_Task instructions_
In the data below, find the line containing "left elbow: (924, 517)"; reproduce that line and all subsequent lines exactly, and nothing else.

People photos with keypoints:

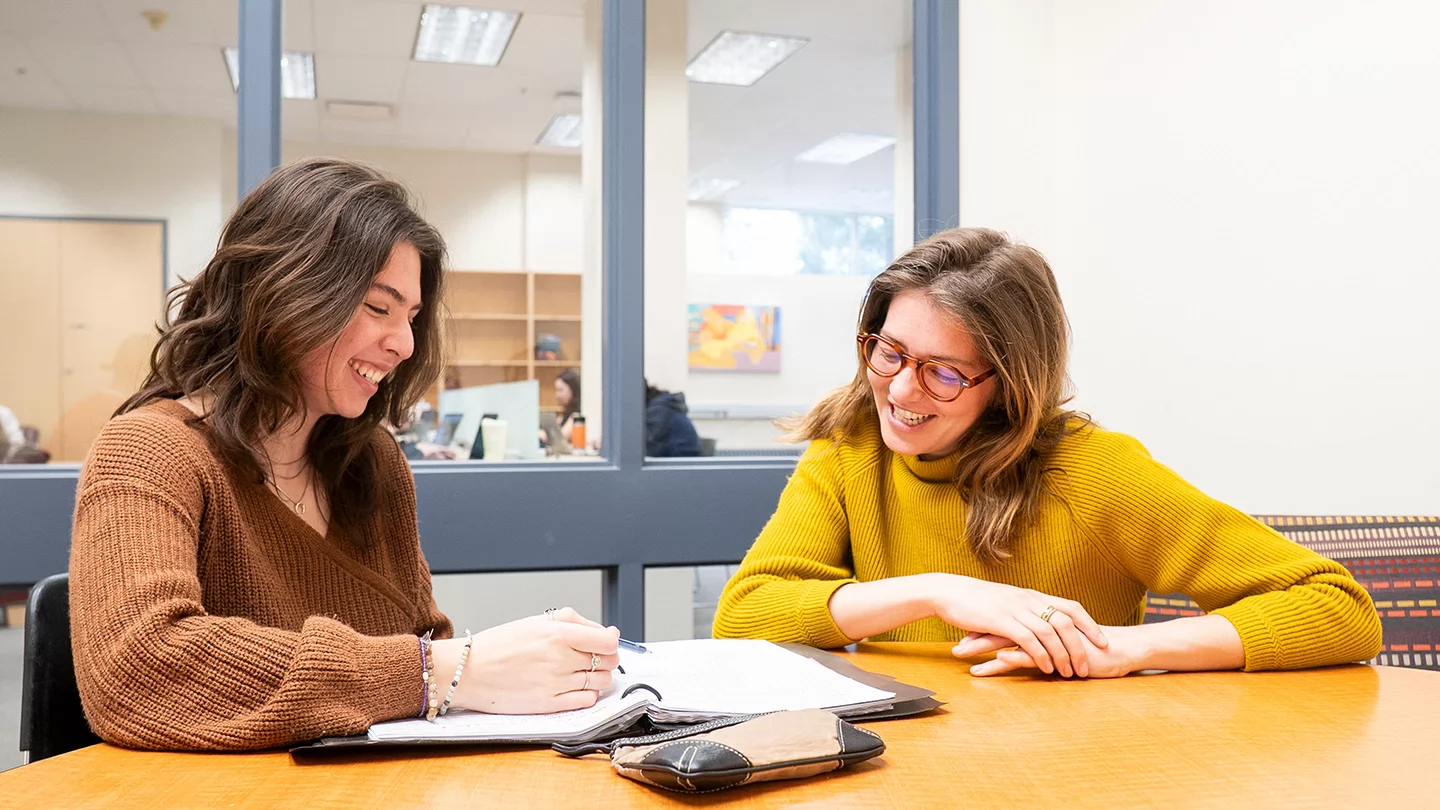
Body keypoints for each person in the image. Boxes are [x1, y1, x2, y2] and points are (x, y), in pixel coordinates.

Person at [69, 157, 619, 752]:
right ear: (282, 292)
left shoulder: (373, 462)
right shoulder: (150, 451)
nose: (404, 344)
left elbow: (424, 651)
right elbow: (137, 669)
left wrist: (500, 674)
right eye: (378, 308)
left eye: (411, 316)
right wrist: (438, 672)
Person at [713, 227, 1381, 679]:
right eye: (889, 352)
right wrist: (940, 593)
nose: (900, 389)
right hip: (905, 770)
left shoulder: (1094, 473)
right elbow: (744, 616)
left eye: (943, 371)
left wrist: (1122, 648)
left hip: (1072, 771)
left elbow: (1336, 606)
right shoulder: (848, 448)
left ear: (1011, 382)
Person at [645, 380, 701, 457]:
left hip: (680, 462)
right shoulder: (663, 405)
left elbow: (644, 449)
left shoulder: (659, 410)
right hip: (682, 460)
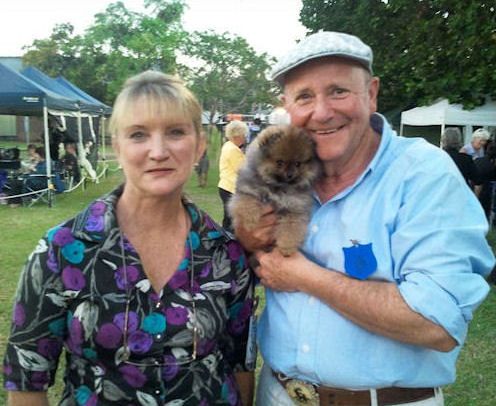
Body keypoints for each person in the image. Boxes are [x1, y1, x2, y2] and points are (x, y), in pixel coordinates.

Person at [234, 31, 494, 406]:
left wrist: (304, 276)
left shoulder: (423, 174)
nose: (321, 111)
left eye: (339, 91)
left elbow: (437, 322)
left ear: (371, 94)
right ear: (287, 106)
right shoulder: (276, 168)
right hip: (277, 394)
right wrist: (248, 237)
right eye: (305, 96)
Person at [3, 71, 255, 405]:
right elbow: (27, 381)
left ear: (199, 145)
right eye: (138, 134)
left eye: (176, 132)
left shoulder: (227, 253)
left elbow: (241, 364)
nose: (158, 150)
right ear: (118, 148)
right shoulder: (60, 251)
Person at [218, 120, 248, 231]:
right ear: (237, 136)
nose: (245, 138)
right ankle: (228, 243)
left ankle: (225, 240)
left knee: (228, 219)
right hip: (231, 188)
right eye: (243, 135)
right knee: (232, 220)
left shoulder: (228, 146)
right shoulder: (233, 150)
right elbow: (242, 170)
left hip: (226, 186)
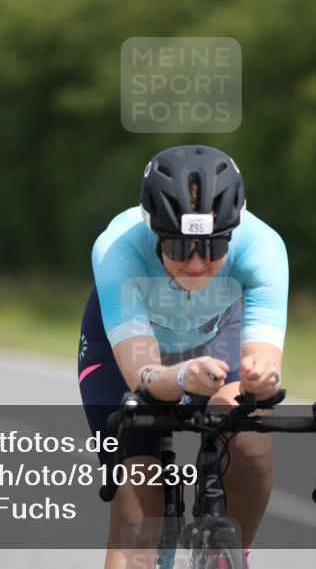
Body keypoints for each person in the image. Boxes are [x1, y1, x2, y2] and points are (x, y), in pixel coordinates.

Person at [78, 145, 288, 568]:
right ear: (152, 231)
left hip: (215, 333)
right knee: (138, 505)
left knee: (250, 440)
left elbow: (263, 363)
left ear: (234, 230)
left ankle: (232, 554)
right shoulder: (117, 249)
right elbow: (143, 375)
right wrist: (184, 376)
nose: (195, 263)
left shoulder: (264, 247)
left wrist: (260, 381)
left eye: (212, 248)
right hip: (124, 349)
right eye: (177, 246)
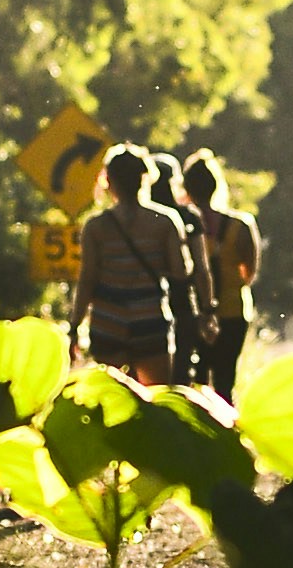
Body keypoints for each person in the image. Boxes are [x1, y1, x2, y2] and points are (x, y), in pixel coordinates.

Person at [69, 140, 199, 385]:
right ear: (145, 178)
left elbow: (87, 280)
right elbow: (180, 272)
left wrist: (74, 326)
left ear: (109, 181)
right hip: (150, 320)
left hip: (107, 321)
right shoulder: (166, 221)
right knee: (155, 399)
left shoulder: (96, 227)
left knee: (111, 400)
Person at [173, 148, 260, 398]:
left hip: (194, 313)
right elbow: (249, 273)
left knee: (195, 385)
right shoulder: (241, 226)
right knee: (224, 383)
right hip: (233, 312)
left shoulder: (180, 225)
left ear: (186, 188)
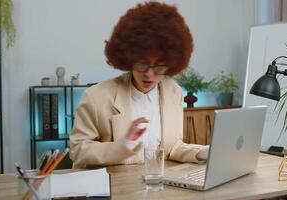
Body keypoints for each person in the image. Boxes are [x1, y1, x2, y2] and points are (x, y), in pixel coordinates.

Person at [69, 1, 209, 169]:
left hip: (158, 184)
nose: (149, 74)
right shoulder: (96, 96)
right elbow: (77, 150)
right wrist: (124, 145)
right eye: (142, 64)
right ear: (128, 58)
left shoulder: (174, 92)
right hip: (115, 187)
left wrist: (203, 152)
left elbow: (172, 148)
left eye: (159, 66)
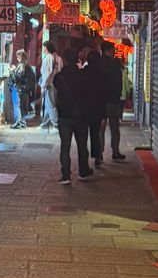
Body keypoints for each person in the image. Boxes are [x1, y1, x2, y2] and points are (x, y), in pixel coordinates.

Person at [52, 47, 94, 184]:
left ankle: (66, 174)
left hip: (65, 115)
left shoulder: (59, 77)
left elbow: (56, 93)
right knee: (82, 145)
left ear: (65, 60)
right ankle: (83, 171)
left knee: (65, 146)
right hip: (81, 115)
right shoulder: (84, 76)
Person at [97, 41, 127, 161]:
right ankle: (115, 151)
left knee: (101, 129)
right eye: (113, 50)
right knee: (114, 128)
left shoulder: (98, 63)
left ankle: (99, 155)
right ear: (108, 51)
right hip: (113, 101)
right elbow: (117, 82)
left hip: (100, 101)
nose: (114, 52)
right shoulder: (114, 64)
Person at [82, 49, 108, 168]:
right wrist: (104, 113)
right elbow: (104, 94)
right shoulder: (102, 75)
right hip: (97, 108)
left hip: (84, 108)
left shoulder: (83, 73)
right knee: (95, 134)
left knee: (83, 136)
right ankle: (97, 157)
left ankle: (84, 159)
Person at [7, 49, 35, 129]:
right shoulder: (28, 65)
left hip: (19, 88)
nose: (17, 58)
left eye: (18, 56)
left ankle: (18, 122)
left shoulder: (21, 65)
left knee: (17, 105)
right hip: (25, 89)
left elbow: (18, 77)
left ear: (20, 57)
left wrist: (12, 71)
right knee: (22, 106)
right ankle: (22, 122)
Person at [39, 41, 63, 131]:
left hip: (49, 84)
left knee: (50, 104)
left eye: (44, 47)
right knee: (48, 104)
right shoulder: (55, 57)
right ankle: (44, 124)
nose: (43, 49)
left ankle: (56, 124)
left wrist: (43, 84)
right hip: (53, 83)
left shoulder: (49, 57)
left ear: (46, 48)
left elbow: (47, 72)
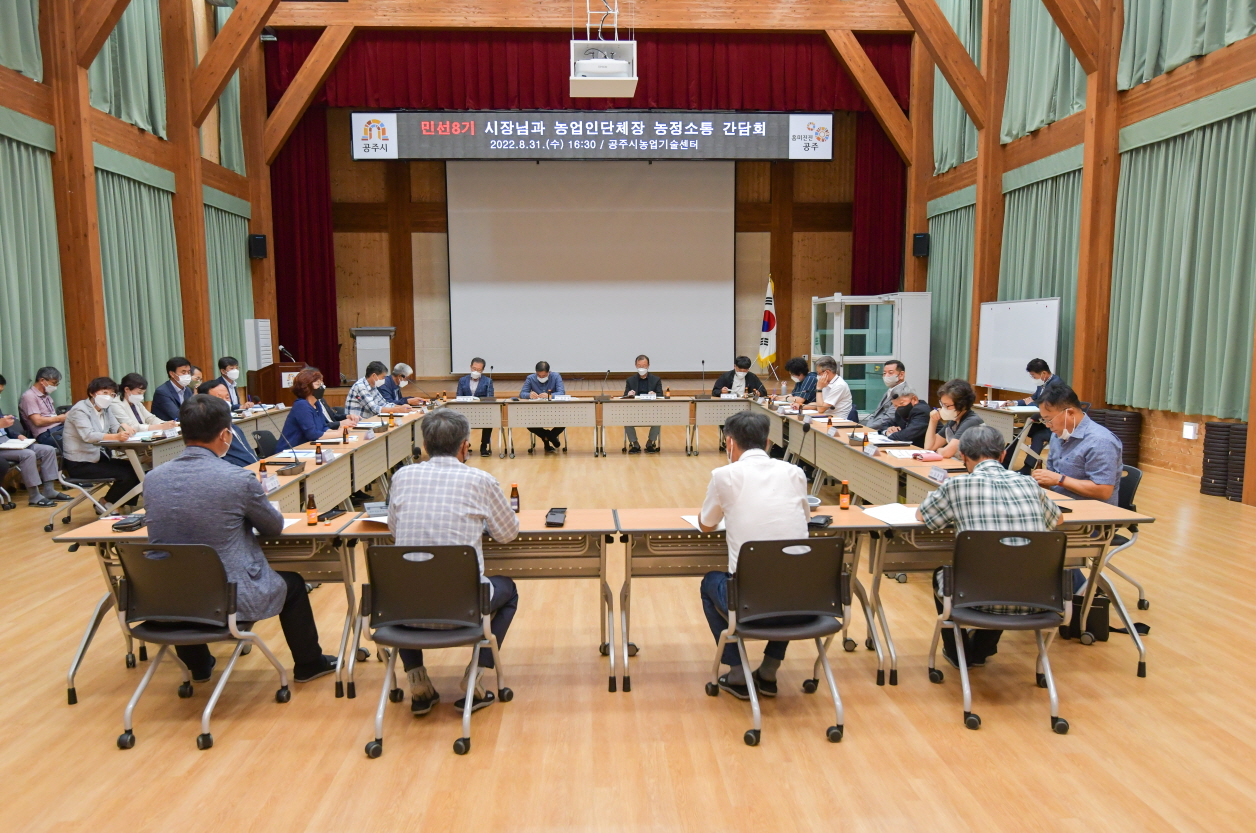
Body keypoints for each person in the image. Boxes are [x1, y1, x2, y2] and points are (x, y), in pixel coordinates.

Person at [143, 394, 335, 684]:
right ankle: (309, 664)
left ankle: (198, 665)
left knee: (183, 575)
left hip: (166, 598)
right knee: (293, 584)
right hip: (228, 597)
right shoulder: (238, 479)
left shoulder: (153, 478)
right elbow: (273, 527)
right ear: (225, 435)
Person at [388, 409, 521, 715]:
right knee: (509, 590)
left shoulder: (402, 476)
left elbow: (394, 531)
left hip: (402, 611)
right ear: (464, 446)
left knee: (406, 584)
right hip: (464, 609)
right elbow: (507, 534)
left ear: (424, 445)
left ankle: (416, 677)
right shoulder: (481, 480)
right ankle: (477, 673)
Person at [916, 424, 1062, 668]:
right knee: (1010, 569)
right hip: (1037, 596)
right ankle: (982, 649)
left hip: (975, 597)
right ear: (1003, 455)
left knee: (946, 574)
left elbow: (924, 517)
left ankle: (959, 653)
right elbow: (1057, 520)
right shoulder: (1029, 484)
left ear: (963, 456)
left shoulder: (956, 485)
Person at [698, 409, 809, 699]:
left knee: (710, 582)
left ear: (729, 442)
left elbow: (706, 525)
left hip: (749, 603)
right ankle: (769, 668)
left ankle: (737, 670)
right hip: (805, 602)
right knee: (788, 578)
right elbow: (806, 518)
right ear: (768, 442)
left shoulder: (724, 475)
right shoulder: (795, 472)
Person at [1032, 384, 1122, 505]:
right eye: (1044, 420)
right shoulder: (1057, 435)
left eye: (1049, 419)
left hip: (1091, 510)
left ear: (1070, 413)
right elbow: (1052, 476)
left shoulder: (1100, 441)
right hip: (1059, 503)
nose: (1048, 425)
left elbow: (1103, 490)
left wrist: (1060, 480)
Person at [61, 377, 141, 508]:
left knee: (136, 468)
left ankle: (117, 504)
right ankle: (105, 503)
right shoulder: (80, 410)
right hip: (80, 463)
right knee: (127, 474)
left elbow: (115, 426)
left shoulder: (106, 409)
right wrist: (116, 436)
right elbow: (88, 435)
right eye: (105, 393)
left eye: (112, 394)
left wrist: (123, 428)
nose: (108, 397)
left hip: (98, 457)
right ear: (92, 393)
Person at [0, 373, 71, 506]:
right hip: (1, 447)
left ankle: (49, 490)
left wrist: (17, 435)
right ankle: (34, 496)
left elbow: (6, 428)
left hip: (8, 442)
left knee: (48, 450)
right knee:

_Reply to the exercise_
left elbow: (924, 517)
left ankle: (959, 653)
right elbow: (1057, 520)
right shoulder: (1029, 484)
left ear: (963, 456)
left shoulder: (956, 485)
Person at [698, 409, 809, 699]:
left knee: (710, 582)
left ear: (729, 442)
left elbow: (706, 525)
left hip: (749, 603)
right ankle: (769, 668)
left ankle: (737, 670)
right hip: (805, 602)
right knee: (788, 578)
right elbow: (806, 518)
right ear: (768, 442)
left shoulder: (724, 475)
right shoulder: (795, 472)
Person at [1032, 384, 1122, 505]:
right eye: (1044, 420)
right shoulder: (1057, 435)
left eye: (1049, 419)
left hip: (1091, 510)
left ear: (1070, 413)
right elbow: (1052, 476)
left shoulder: (1100, 441)
right hip: (1059, 503)
nose: (1048, 425)
left elbow: (1103, 490)
left wrist: (1060, 480)
Person at [61, 377, 141, 508]:
left knee: (136, 468)
left ankle: (117, 504)
right ankle: (105, 503)
right shoulder: (80, 410)
right hip: (80, 463)
right knee: (127, 474)
left elbow: (115, 426)
left shoulder: (106, 409)
right wrist: (116, 436)
right elbow: (88, 435)
right eye: (105, 393)
left eye: (112, 394)
left wrist: (123, 428)
nose: (108, 397)
left hip: (98, 457)
right ear: (92, 393)
Person at [0, 373, 71, 506]:
right hip: (1, 447)
left ankle: (49, 490)
left wrist: (17, 435)
right ankle: (34, 496)
left elbow: (6, 428)
left hip: (8, 442)
left knee: (48, 450)
right knee:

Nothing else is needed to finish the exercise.